> [YOUR TASK] Return only the lines of the data below from the line with "the shrub at" up to and including the line with "green awning | 10.07", exactly as written, with the pictures omitted.

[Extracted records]
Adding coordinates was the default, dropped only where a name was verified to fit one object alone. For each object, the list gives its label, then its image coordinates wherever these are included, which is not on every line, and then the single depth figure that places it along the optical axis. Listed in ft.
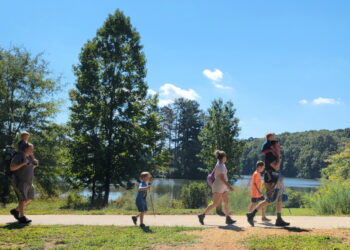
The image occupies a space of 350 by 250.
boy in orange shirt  28.73
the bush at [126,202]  46.85
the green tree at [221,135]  101.13
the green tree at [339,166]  74.75
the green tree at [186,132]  270.69
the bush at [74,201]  54.24
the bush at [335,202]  37.60
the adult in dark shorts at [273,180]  24.85
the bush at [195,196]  52.24
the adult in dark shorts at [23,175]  25.21
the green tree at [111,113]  70.33
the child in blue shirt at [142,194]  26.35
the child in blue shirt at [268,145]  25.22
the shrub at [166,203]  51.89
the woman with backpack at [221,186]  25.90
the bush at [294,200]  82.12
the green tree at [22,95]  69.62
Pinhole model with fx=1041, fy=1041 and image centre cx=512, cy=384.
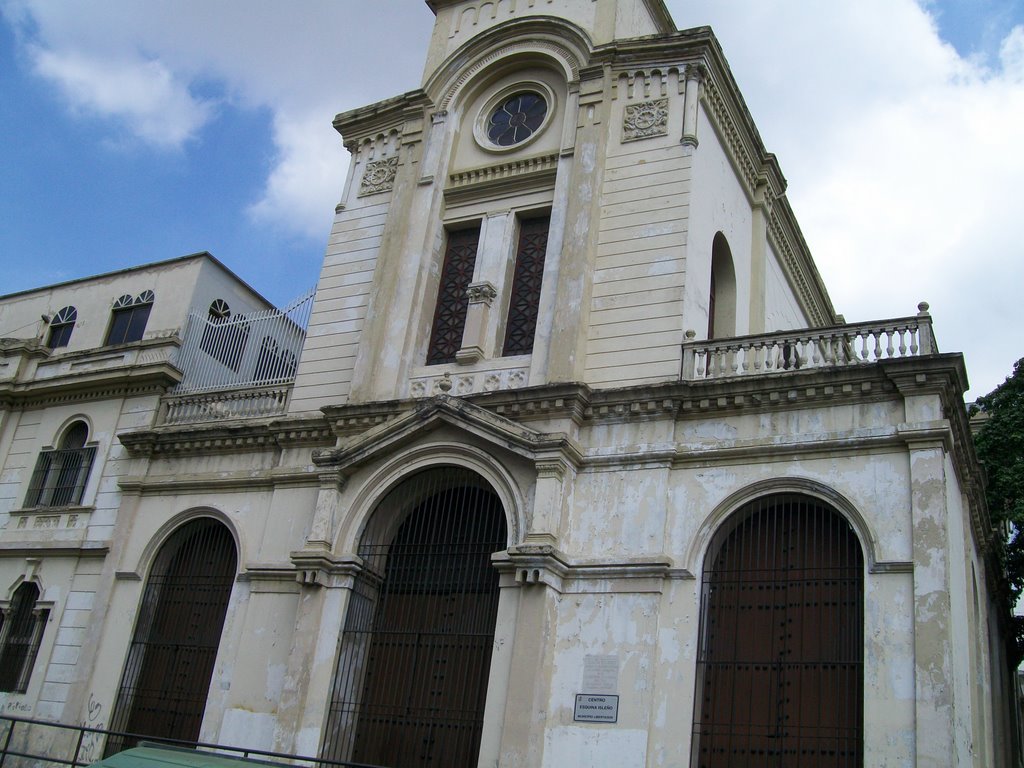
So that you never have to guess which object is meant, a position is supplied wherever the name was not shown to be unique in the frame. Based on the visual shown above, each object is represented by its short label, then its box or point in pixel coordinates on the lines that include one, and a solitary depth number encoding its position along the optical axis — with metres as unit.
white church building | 13.41
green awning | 10.07
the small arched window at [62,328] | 23.34
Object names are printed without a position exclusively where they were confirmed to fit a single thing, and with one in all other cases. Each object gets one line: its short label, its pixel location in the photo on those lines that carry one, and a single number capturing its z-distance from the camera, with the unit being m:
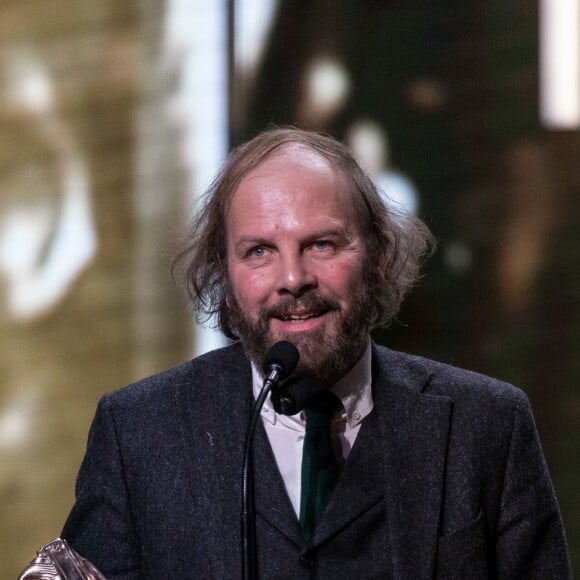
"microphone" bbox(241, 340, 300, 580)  5.37
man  5.57
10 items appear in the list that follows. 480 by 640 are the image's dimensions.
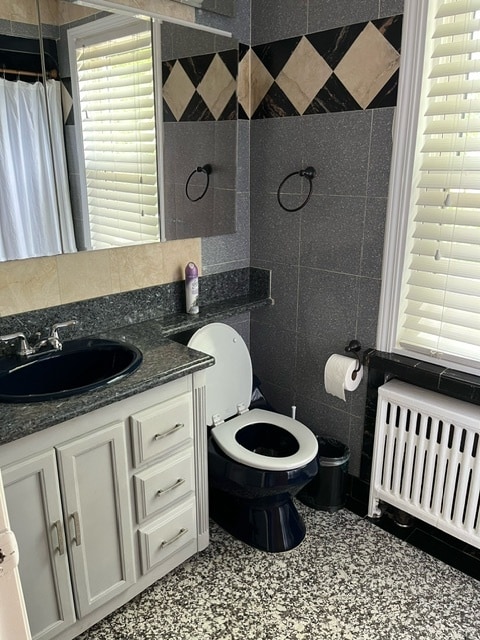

> [TASK OUTPUT]
the shrub at [166,203]  51.89
the woman with backpack at [221,186]  25.90
the bush at [294,200]  82.12
the green tree at [22,95]  69.62
Pinhole model with fx=1041, fy=1041 and image centre cx=512, cy=384.
So that you never have to guess which object is meant, a position is supplied wherever the name was not shown to be unique in the frame. Based on the visual shown above, each object is represented by its short label, then its box or point in pixel coordinates on the lines that include one, and a solitary depth number encoding its position along the optical axis — with metres as unit.
white church building | 13.41
green awning | 10.07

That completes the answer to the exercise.